Community spam is much easier to target: if you promote your range of magic frying pans in the community gourmet_cooking, and your Viagra in erotic_art, then the results will probably be better than targeting a similar number of randomly-chosen users.

Also, the HTML content of posts is richer than what is allowed in comments, so drive-by infections are possible, too.

Some communities protect themselves from spamming by pre-moderating posts. Pre-moderation of content is an effective solution for fighting bots. However, popular communities are generally high-traffic, so pre-moderating each post is impractical. Pre-moderation of membership is usually used instead.

Pre-moderation on LiveJournal

Before approval, the moderator will look at each new member’s profile, trying to distinguish between legitimate users and bots.

Here’s an example:

LiveJournal profile

This screenshot was taken on 19 October 2010. The profile was created just one day before, has never posted, and never commented. This is obviously suspicious. Let’s keep looking:

LiveJournal profile

The profile has no friends, but has joined 227 communities since yesterday. This is obviously a bot, so we reject and ban it.

However, not all bots are this easy to spot. Botmasters can use numerous tricks to create more realistic-looking bots:

* Be patient. Create a bot in advance, for use months later.

* Be creative. Steal content from other blogs, making the bot look legitimate. (The API helpfully allows you to backdate your entries.)

* Be interesting. Add interests to the bot which look relevant to the community subject.

* Be local. Make the bot look as though it belongs in the country or region relevant to the community.

* Be friendly. Trick individual users into befriending the bot, so its balance of “Friends” to “Friend of” looks healthy.

Some bots show considerable ingenuity in building up fake friendships. As an experiment, I created two similar accounts.

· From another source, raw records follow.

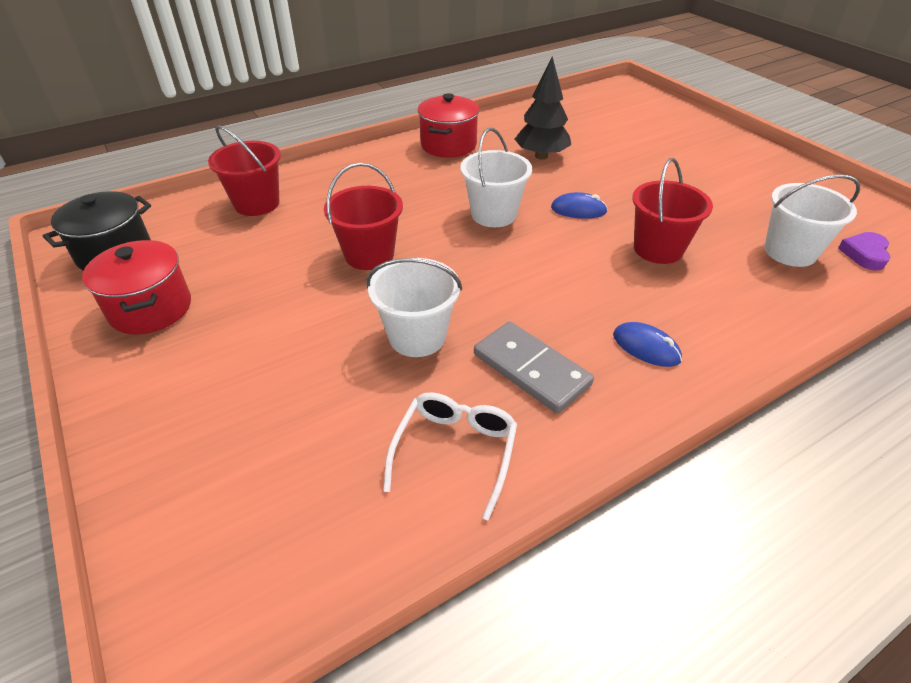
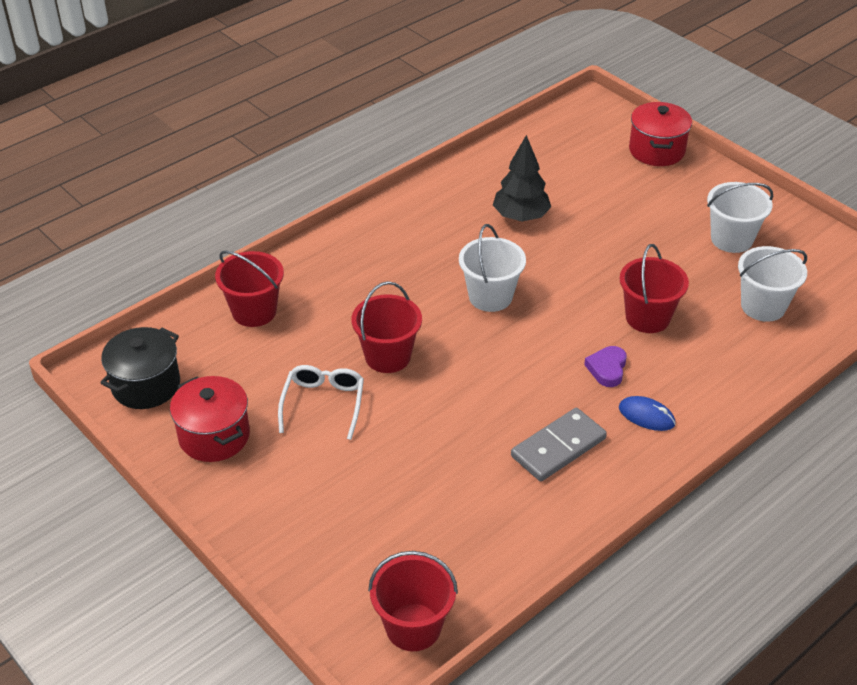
camera: 10 degrees left, 0 degrees up
white bucket [366,258,462,357] -> white bucket moved to [707,182,773,253]
white glasses [383,392,517,521] -> white glasses moved to [278,365,364,440]
red pot [418,93,480,158] -> red pot moved to [629,102,692,166]
grey domino [474,321,594,414] -> grey domino turned 75 degrees counterclockwise [511,408,607,481]
blue mouse [551,192,607,219] -> none
purple heart [838,232,890,271] -> purple heart moved to [584,346,627,387]
none -> red bucket [368,551,458,651]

One did not respond to befrienders; the other befriended back everyone who asked.

Once the “friendly” account had added a couple of bots, the number of bots befriending that account went up rapidly compared to the unfriendly one. Bot control programs recognise which accounts are more promising in improving their reputation. Most bots remove you as a friend if you haven’t added them within 24 hours, thus keeping their “Friends” to “Friend of” ratio healthy.

MimicA really smart bot will use mimicry: before knocking on your door, it will copy some of your interests into its profile. It will analyse your list of friends, and try to befriend some of them first.

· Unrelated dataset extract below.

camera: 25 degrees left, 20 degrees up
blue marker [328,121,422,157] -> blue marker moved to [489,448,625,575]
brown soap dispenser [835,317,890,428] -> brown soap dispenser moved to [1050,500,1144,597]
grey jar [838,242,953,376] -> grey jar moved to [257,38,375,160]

If the bot has friends in common with you, they will be highlighted in the bot’s profile, which may make you more relaxed about adding the bot to your list of friends.

Building on this approach, community bots will attempt to reach as many community members as possible before trying to join the community itself.

Bots also copy the common human behaviour of reading and commenting on someone’s blog before actually adding that person as a friend. A bot of this sort may only offer you friendship after a week or two of diligently “reading” your blog and leaving comments like “Well said, Sir!”

You are more likely to think you’ve seen this account before and actually held intelligent conversation with it. Vanity is the social engineers’ favourite trait.

Bots need to evolve constantly, to avoid recognisable behaviour patterns. Experienced users notice when names of new “friends” look computer generated, so the bots moved on from random letters and digits to using dictionaries and regularly varying their name generation algorithms.

They can now match stolen content to their declared interests and geographical location. They leave context-aware comments, depending on the specific blog entry.

To conclude, here is a quote from my (definitely human) friend, a man of various interests and moderator on several busy communities:

"Yesterday, someone asked to join both functional _programming and baroque_music. For a split second I felt a profound joy at having found my perfect soulmate. Such a shame it was a bot".